Limitations & Future Work

  1. Under-Parameterized Assumption: The theory requires \(n \geq p\) (number of data points \(\geq\) number of parameters), which is not applicable to currently dominant over-parameterized deep learning settings.
  2. Activation Function Restrictions: The bounded condition \(l \leq \phi^2(t)/t^2 \leq u\) is not directly satisfied by ReLU (\(l=0\)), requiring additional assumptions on bounded parameter domains.
  3. Difficulty in Extending to Multi-Layer Networks: The current analysis primarily focuses on two-layer networks; the adjoint operator structure and theoretical guarantees for deep networks remain to be explored.
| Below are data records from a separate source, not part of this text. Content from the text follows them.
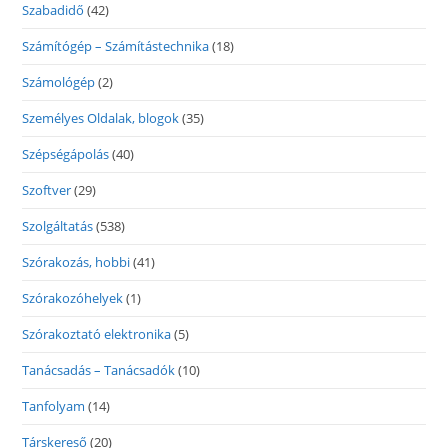
Szabadidő
(42)
Számítógép – Számítástechnika
(18)
Számológép
(2)
Személyes Oldalak, blogok
(35)
Szépségápolás
(40)
Szoftver
(29)
Szolgáltatás
(538)
Szórakozás, hobbi
(41)
Szórakozóhelyek
(1)
Szórakoztató elektronika
(5)
Tanácsadás – Tanácsadók
(10)
Tanfolyam
(14)
Társkereső
(20)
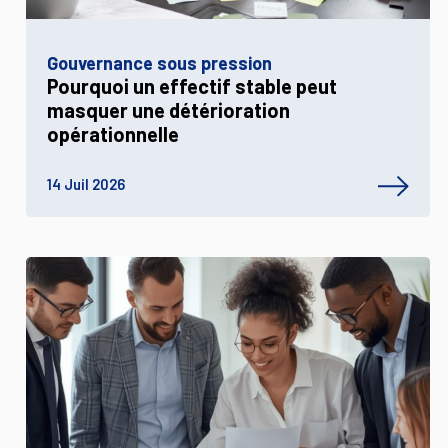
Gouvernance sous pression
Pourquoi un effectif stable peut
masquer une détérioration
opérationnelle
14 Juil 2026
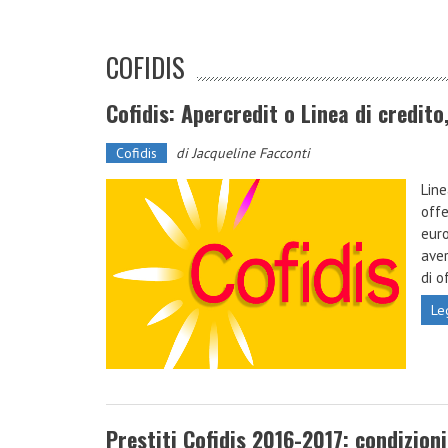
COFIDIS
Cofidis: Apercredit o Linea di credit
Cofidis
di
Jacqueline Facconti
Line
offe
euro
aver
di o
Le
Prestiti Cofidis 2016-2017: condizioni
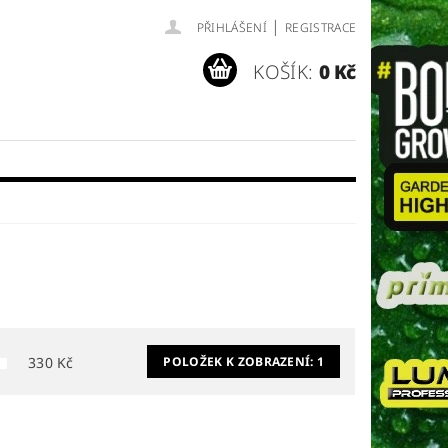
|
PŘIHLÁŠENÍ
REGISTRACE
KOŠÍK:
0 Kč
330
Kč
POLOŽEK K ZOBRAZENÍ:
1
  4. Computational Overhead: Computing leverage scores themselves requires \(\mathcal{O}(nd^2)\), which is still burdensome for ultra-large-scale data; the paper does not provide a fast approximation scheme.
  5. Unknown Lipschitz Constants: The parameter-independent guarantee contains error terms that depend on the Lipschitz constant \(L(f, \mathbf{X}, R)\), which is hard to estimate in practice.
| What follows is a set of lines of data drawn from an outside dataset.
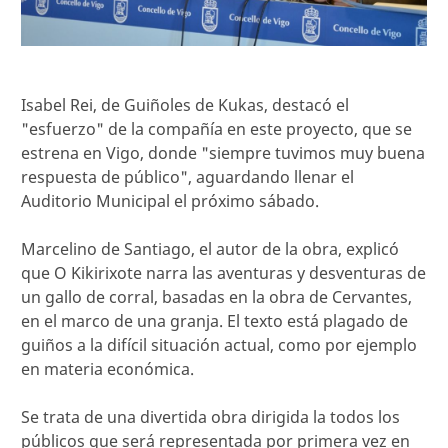
Isabel Rei, de Guiñoles de Kukas, destacó el
"esfuerzo" de la compañía en este proyecto, que se
estrena en Vigo, donde "siempre tuvimos muy buena
respuesta de público", aguardando llenar el
Auditorio Municipal el próximo sábado.
Marcelino de Santiago, el autor de la obra, explicó
que O Kikirixote narra las aventuras y desventuras de
un gallo de corral, basadas en la obra de Cervantes,
en el marco de una granja. El texto está plagado de
guiños a la difícil situación actual, como por ejemplo
en materia económica.
Se trata de una divertida obra dirigida la todos los
públicos que será representada por primera vez en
  6. Small Scale of Experiments: Verification on large-scale deep learning tasks (e.g., ImageNet, LLM training) is lacking.
  • Linear Importance Sampling: Drineas et al. (2006), Woodruff et al. (2014) — Theoretical foundation of this work.
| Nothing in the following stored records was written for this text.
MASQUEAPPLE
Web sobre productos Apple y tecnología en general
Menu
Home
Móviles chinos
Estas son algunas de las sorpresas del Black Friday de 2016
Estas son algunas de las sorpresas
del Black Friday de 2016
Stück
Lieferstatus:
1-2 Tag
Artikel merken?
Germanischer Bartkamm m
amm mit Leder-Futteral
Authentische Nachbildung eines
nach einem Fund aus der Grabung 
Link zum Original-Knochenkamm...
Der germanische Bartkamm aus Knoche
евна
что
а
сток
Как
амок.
  • Pioneering Nonlinear Sampling: Gajjar et al. (2023, 2024) — Leverage score sampling for single-neuron models (\(C \gg 1\)).
  • Coreset: Langberg & Schulman (2010), Feldman (2020) — Sensitivity sampling framework.
  • Data Selection & Curriculum Learning: This framework may inspire more theoretically motivated data selection strategies.
  • Model Pruning/Distillation: Nonlinear importance scores can guide the identification of "information-rich" subsets of samples.

Rating

  • Novelty: ⭐⭐⭐⭐⭐ — The concept of the adjoint operator is a completely new theoretical tool that unifies linear and nonlinear importance sampling.
  • Experimental Thoroughness: ⭐⭐⭐ — Theoretically well-validated, but lacks experiments on large-scale real-world tasks.
  • Writing Quality: ⭐⭐⭐⭐ — Rigorous and clear mathematical derivations, with a complete notation system.
  • Value: ⭐⭐⭐⭐ — Establishes a solid theoretical foundation for data sampling of nonlinear models, offering broad inspiration.